How to Stop Heel Pain from Affecting your Game on the Field or in the Gym

Updated September 5, 2012

A number of different problems can affect your game on the field, but few are quite as frustrating as heel pain.

As athletes on the field and in the gym, we rely on the strength and resilience of our legs in order to outrun and outplay the competition. Unfortunately, the non-stop sprinting, running, and jumping puts a significant amount of strain on our heels. Without proper support, rest, and recovery, an injury is just waiting to happen.

The heel is supported by a group of fibrous ligaments called the plantar fascia. It is susceptible to stress, especially when exposed to high impact activities that lead to tears in these abused ligaments. While many players and gym rats try to toughen it out and push through the pain, this abuse will catch up with you in time. In fact, it is estimated that roughly 10% of all sports injuries in the United States stem from plantar fasciitis, which is an inflammation of the ligaments in the heel.

Impact Sports Give More Opportunity for Problems

High impact sports and training like football or Cross Fit are the most likely events to irritate and injure the muscles, tendons, bones and ligaments of your heel. Certain foot afflictions such as plantar fasciitis, ankle sprains, Achilles tendinitis, bursitis and heel spurs are just a few of the many heel injuries that these activities expose us to every day.

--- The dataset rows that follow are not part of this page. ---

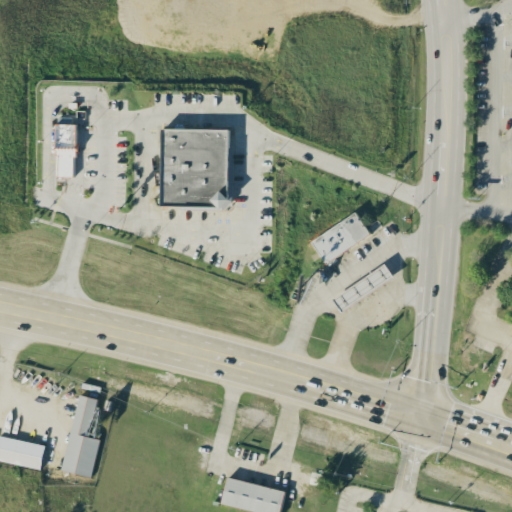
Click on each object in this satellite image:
road: (503, 12)
road: (468, 21)
road: (502, 41)
road: (502, 75)
road: (51, 95)
road: (502, 109)
road: (491, 114)
parking lot: (491, 115)
road: (501, 146)
building: (64, 148)
building: (65, 149)
road: (103, 164)
building: (192, 164)
building: (195, 165)
road: (143, 171)
road: (441, 176)
road: (501, 179)
road: (465, 212)
road: (501, 215)
building: (339, 236)
road: (64, 262)
road: (396, 266)
road: (334, 280)
building: (361, 285)
gas station: (362, 286)
building: (362, 286)
road: (333, 305)
road: (356, 313)
road: (491, 333)
road: (150, 337)
road: (2, 383)
road: (423, 383)
road: (359, 396)
traffic signals: (419, 415)
road: (465, 432)
building: (80, 439)
building: (20, 451)
road: (243, 468)
road: (373, 494)
building: (251, 495)
road: (382, 504)
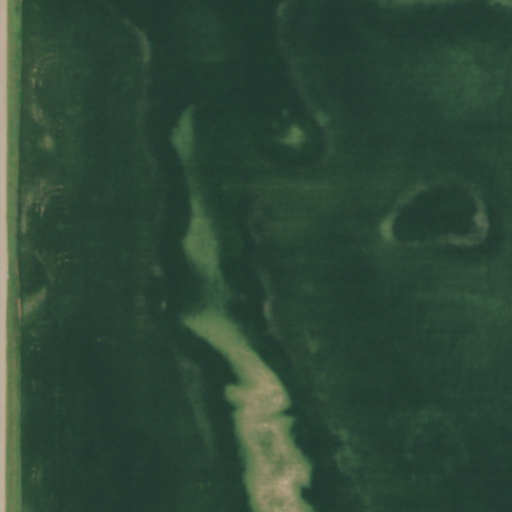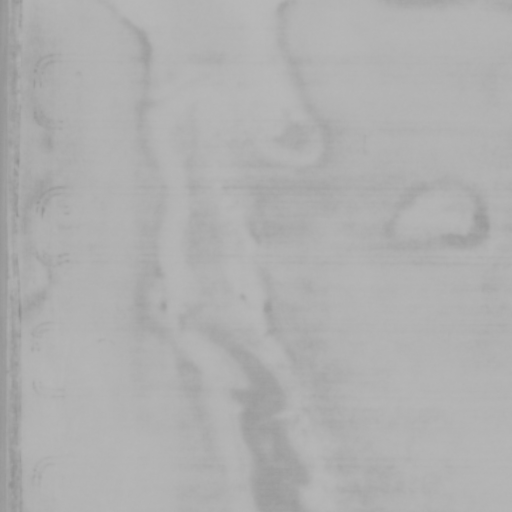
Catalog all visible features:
road: (4, 256)
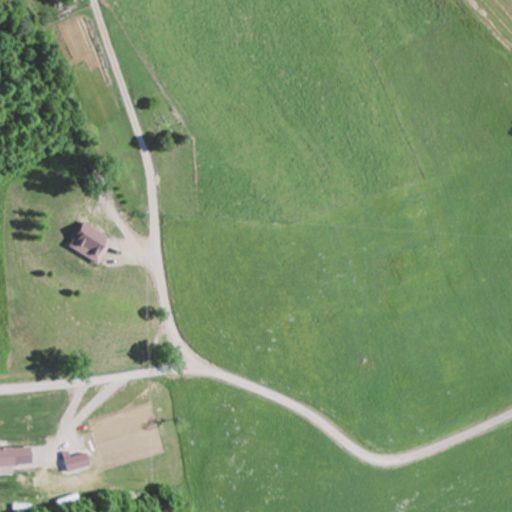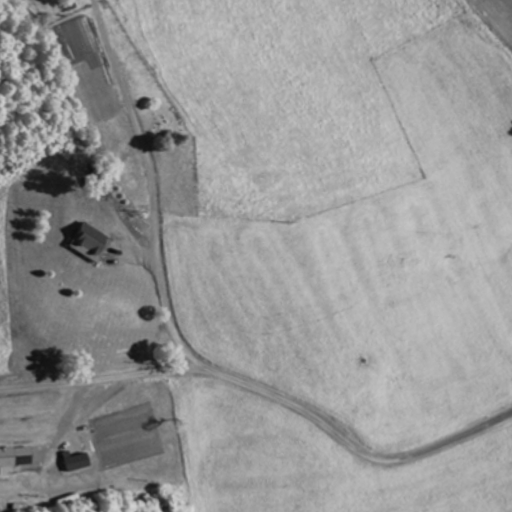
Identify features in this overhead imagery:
road: (156, 189)
building: (90, 243)
road: (101, 381)
road: (354, 446)
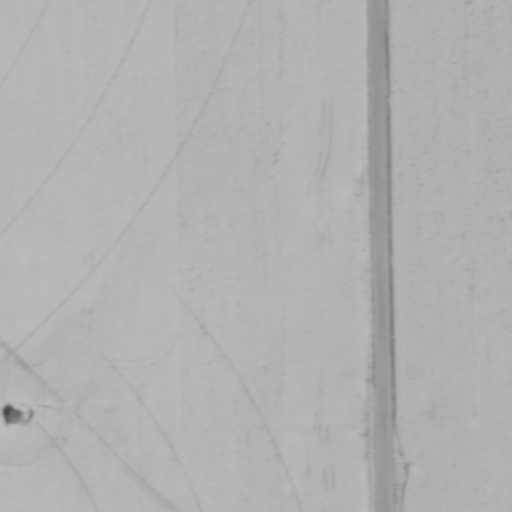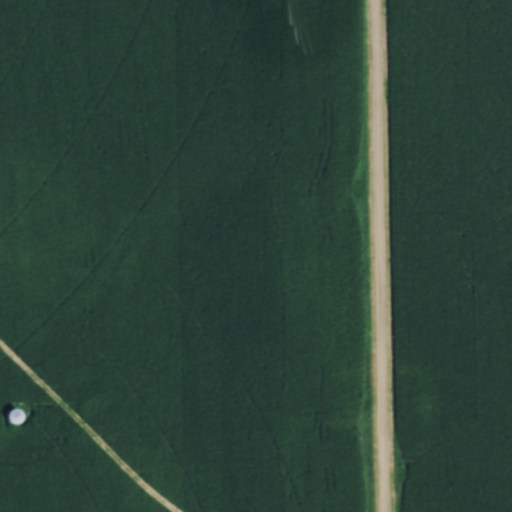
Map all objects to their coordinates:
road: (382, 255)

Additionally, ill fitted cleats and shoes cause friction around the heel, which leads to swelling and ultimately pain.

Getting Back in the Game

Heel problems typically begin with mild aches that increase in pain and length of time for recovery if more tension and force are added before fully healing. Under normal circumstances, heel pain can easily be remedied through a combination of rest, ice, and over-the-counter anti-inflammatories.


After a game, immediately ice the heel for about 15 minutes at a time to minimize swelling. Taking of non-prescriptive pain relievers may also be used to immediately control the pain. For those experiencing more intense pain and inflammation, a couple of days rest is required to bolster the body’s natural healing mechanisms.

For heel pain that stems from an inflamed plantar fascia or Achilles tendon, performing light stretching exercises to strengthen the calf and ankle can help ease the pain.


If after 3 days, the pain persists then it is time to consider visiting an Ideal Feet store or consulting with a medical professional. Mild injuries that are caught early may just require properly fitted arch supports and rest. Those who have let their injury get out of hand will be looking at a cast or brace to render the injured foot temporarily immobile, which is then followed up with physical therapy to re-establish movement in the foot, and orthotics to support the proper foot alignment.

Once you are completely healed, you can go back to your training provided that you start out slow before progressing back into your usual game.